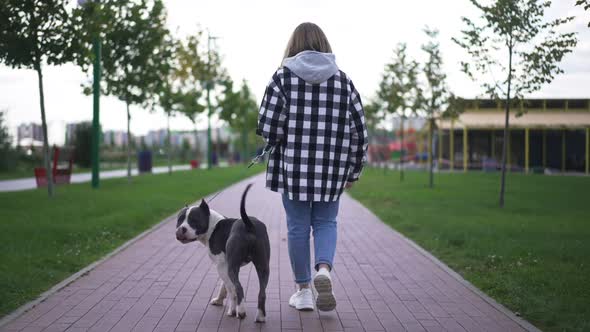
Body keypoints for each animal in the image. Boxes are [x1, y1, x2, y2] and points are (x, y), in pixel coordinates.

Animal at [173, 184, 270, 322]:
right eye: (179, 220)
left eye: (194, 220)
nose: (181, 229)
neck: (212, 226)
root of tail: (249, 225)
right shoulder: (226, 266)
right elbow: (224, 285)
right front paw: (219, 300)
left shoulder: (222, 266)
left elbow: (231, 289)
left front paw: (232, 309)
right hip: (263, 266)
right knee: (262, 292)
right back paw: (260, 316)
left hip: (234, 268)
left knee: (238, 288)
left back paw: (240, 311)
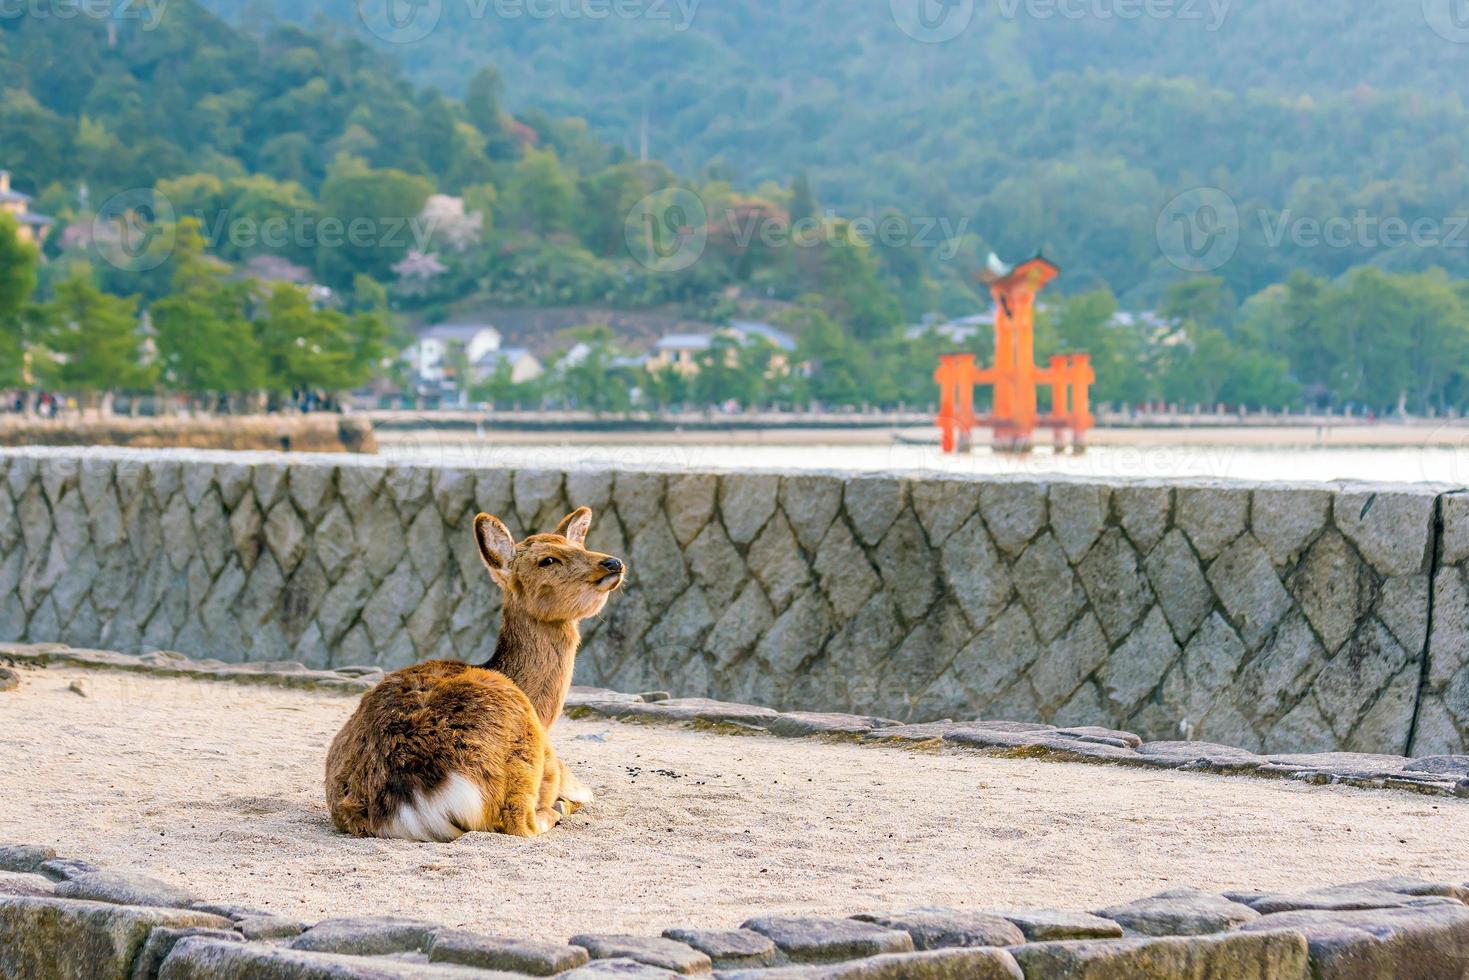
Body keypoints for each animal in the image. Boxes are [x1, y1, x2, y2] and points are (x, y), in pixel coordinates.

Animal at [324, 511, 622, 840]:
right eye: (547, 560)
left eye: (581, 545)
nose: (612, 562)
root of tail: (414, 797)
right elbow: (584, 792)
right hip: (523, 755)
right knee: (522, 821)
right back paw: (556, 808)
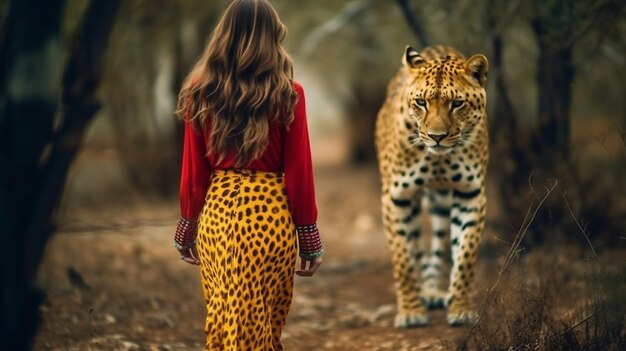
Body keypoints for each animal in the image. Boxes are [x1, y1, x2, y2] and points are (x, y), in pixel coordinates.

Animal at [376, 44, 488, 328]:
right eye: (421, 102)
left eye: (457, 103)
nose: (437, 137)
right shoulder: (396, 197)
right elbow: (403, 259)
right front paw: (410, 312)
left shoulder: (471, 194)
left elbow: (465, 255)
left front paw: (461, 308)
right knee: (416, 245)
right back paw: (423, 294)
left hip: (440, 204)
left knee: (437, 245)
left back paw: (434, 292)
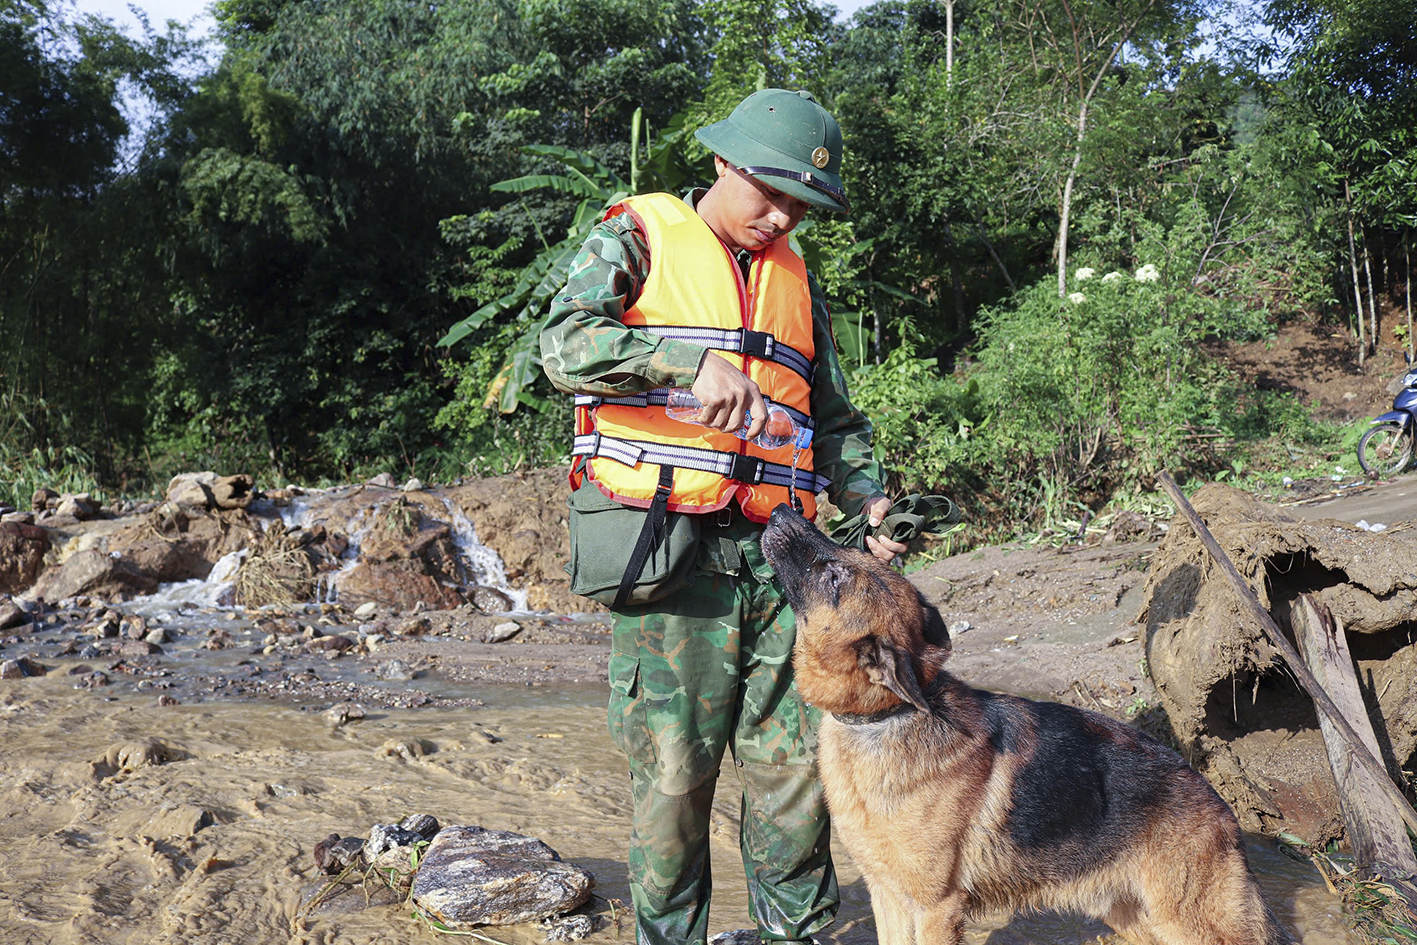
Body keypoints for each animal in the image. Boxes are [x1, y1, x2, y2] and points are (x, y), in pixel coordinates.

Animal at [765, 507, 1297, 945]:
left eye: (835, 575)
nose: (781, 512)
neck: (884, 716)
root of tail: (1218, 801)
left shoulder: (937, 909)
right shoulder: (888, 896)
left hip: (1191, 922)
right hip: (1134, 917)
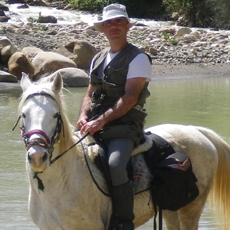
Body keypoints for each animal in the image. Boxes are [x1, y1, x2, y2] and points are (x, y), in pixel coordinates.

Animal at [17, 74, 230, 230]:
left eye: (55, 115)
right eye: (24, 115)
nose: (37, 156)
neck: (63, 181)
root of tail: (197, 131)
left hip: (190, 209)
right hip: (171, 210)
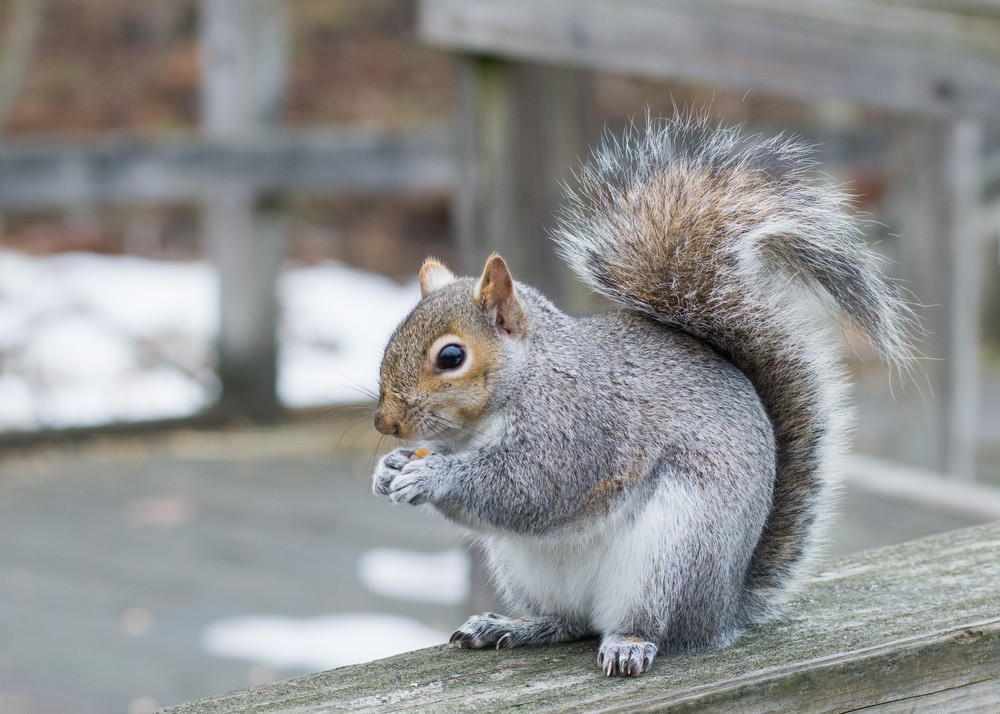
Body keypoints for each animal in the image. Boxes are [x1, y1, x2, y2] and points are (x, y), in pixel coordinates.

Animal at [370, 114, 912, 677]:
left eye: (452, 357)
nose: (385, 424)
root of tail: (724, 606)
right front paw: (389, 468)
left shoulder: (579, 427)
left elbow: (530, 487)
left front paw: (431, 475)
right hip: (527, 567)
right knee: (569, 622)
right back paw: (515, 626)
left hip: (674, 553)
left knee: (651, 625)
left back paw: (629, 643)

* [Your task]:
A word-for-word copy of all the data is required, minus the pictures.

* [Output]:
Body keypoints for each animal in the image. Boxes are [x1, y1, x2, y2] and points are (x, y), in pixel coordinates.

Animal at [173, 184, 270, 322]:
right eye: (179, 220)
left eye: (194, 220)
nose: (181, 229)
neck: (212, 226)
root of tail: (249, 225)
right shoulder: (226, 266)
right elbow: (224, 285)
right front paw: (219, 300)
left shoulder: (222, 266)
left elbow: (231, 289)
left front paw: (232, 309)
right hip: (263, 266)
right knee: (262, 292)
right back paw: (260, 316)
left hip: (234, 268)
left knee: (238, 288)
left back paw: (240, 311)
Body keypoints for each animal in the image. Boxes are [x1, y1, x2, y2] and points are (x, y), in pixel coordinates.

Animal at [324, 511, 622, 840]:
right eye: (547, 560)
left eye: (581, 545)
nose: (612, 562)
root of tail: (414, 797)
right elbow: (584, 792)
right hip: (523, 755)
right knee: (522, 821)
right back paw: (556, 808)
Body keypoints for each animal in the image. Boxes are [x1, y1, x2, y2] and points are (x, y), in pixel coordinates.

Animal at [376, 44, 488, 328]:
right eye: (421, 102)
left eye: (457, 103)
nose: (437, 137)
right shoulder: (396, 197)
right elbow: (403, 259)
right front paw: (410, 312)
left shoulder: (471, 194)
left elbow: (465, 255)
left front paw: (461, 308)
right knee: (416, 245)
right back paw: (423, 294)
left hip: (440, 204)
left knee: (437, 245)
left back paw: (434, 292)
Body keypoints for each animal in the image. Boxes are [x1, y1, x2, y2] and points are (x, y), in pixel coordinates.

Animal at [765, 507, 1297, 945]:
left eye: (835, 575)
nose: (781, 512)
neck: (884, 716)
root of tail: (1218, 801)
left shoulder: (937, 909)
right shoulder: (888, 896)
left hip: (1191, 922)
right hip: (1134, 917)
Body keypoints for each animal in the image. Boxes are [x1, y1, x2, y2] and points are (x, y), in pixel coordinates.

Animal at [17, 74, 230, 230]:
left eye: (55, 115)
right eye: (24, 115)
nose: (37, 156)
neck: (63, 181)
root of tail: (197, 131)
left hip: (190, 209)
right hip: (171, 210)
Body keypoints for each animal in the image. Boxes are [x1, y1, x2, y2] and points are (x, y), in pixel coordinates.

Animal at [370, 114, 912, 677]:
left eye: (452, 357)
nose: (385, 424)
root of tail: (724, 606)
right front paw: (389, 468)
left shoulder: (579, 427)
left elbow: (530, 487)
left front paw: (431, 475)
right hip: (527, 567)
right knee: (569, 622)
right back paw: (515, 626)
left hip: (674, 553)
left knee: (651, 625)
left back paw: (629, 643)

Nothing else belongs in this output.